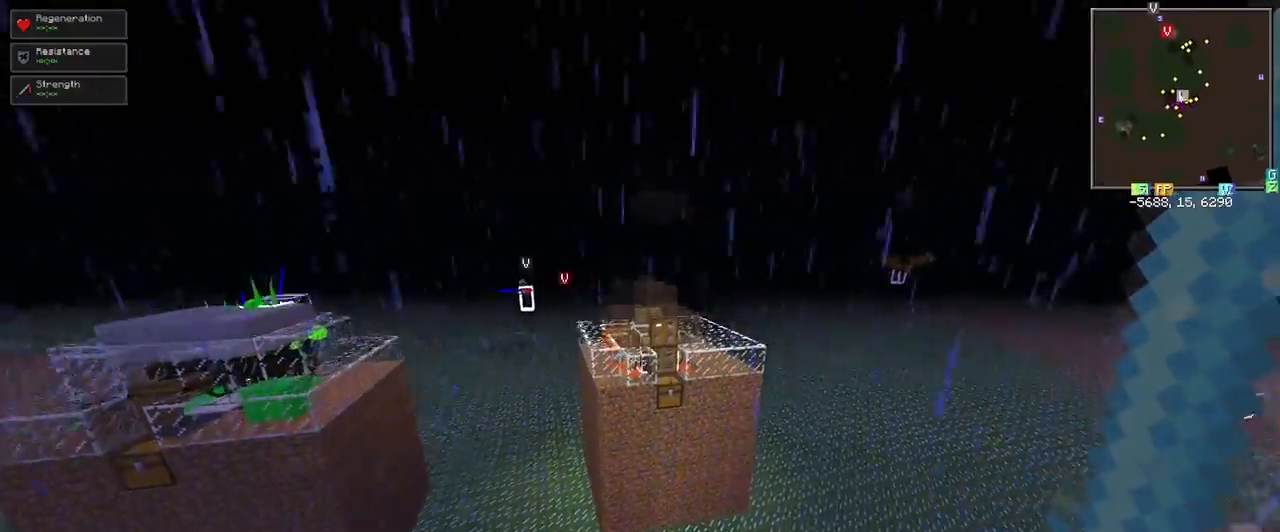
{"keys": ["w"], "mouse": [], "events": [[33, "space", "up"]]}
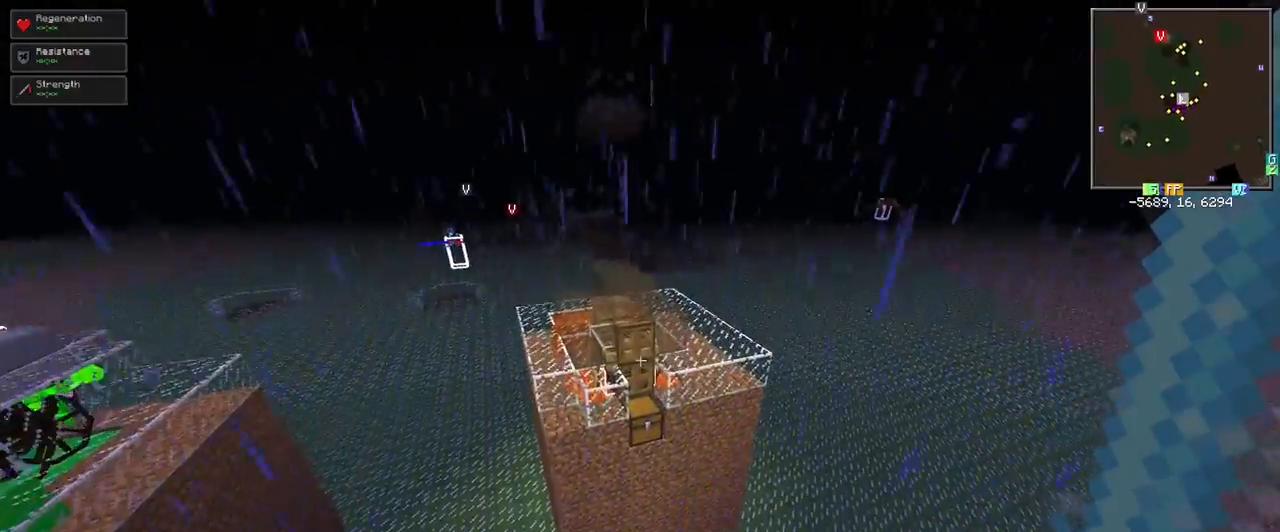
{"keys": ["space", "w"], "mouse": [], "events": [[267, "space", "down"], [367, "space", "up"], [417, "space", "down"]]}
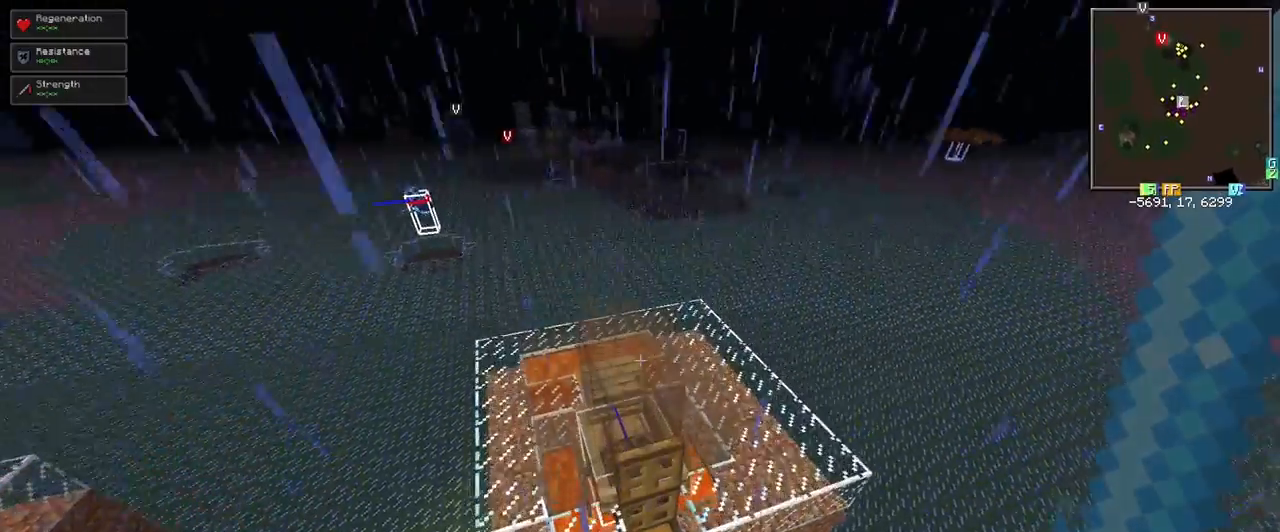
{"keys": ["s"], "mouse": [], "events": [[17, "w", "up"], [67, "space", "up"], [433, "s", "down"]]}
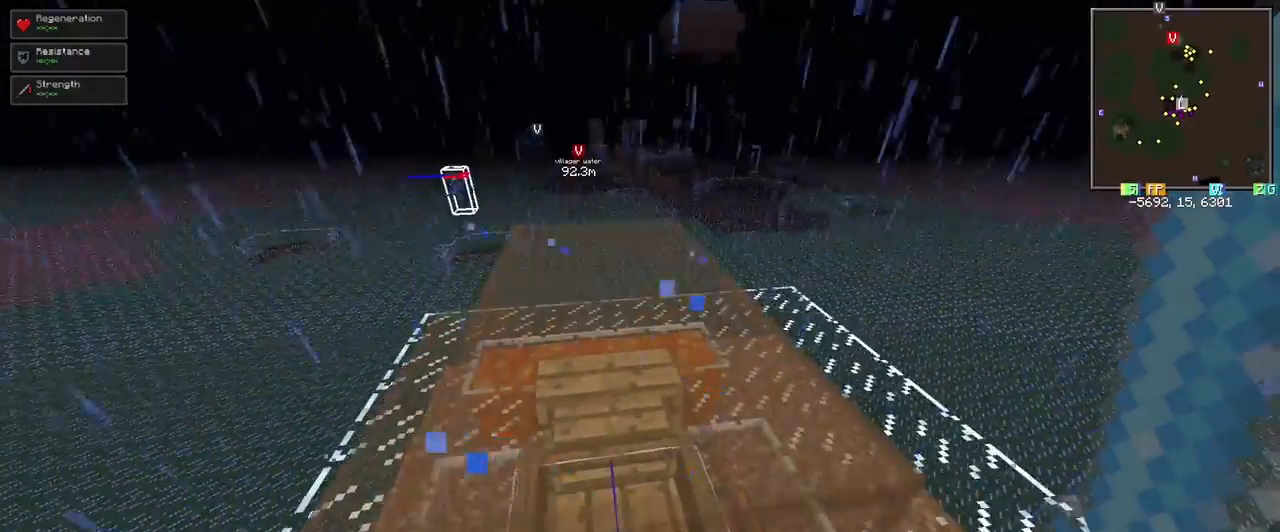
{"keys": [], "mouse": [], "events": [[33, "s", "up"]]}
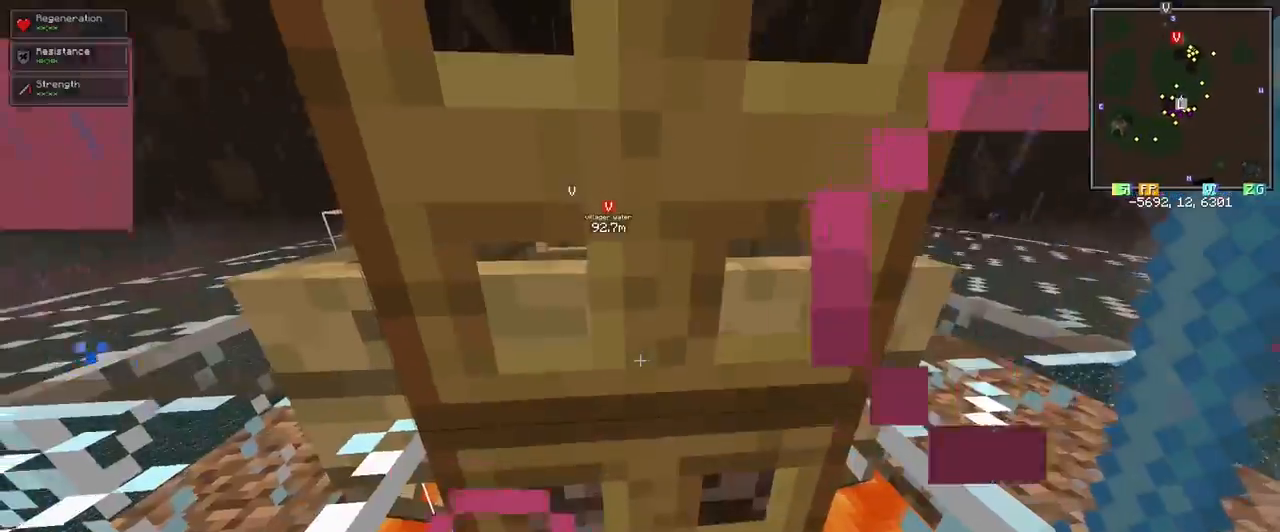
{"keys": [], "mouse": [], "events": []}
§
- _THE TASK_
Could you give the number of lines in the entries that contain the string "down"? Only the number, please.

- _ANSWER SECTION_
2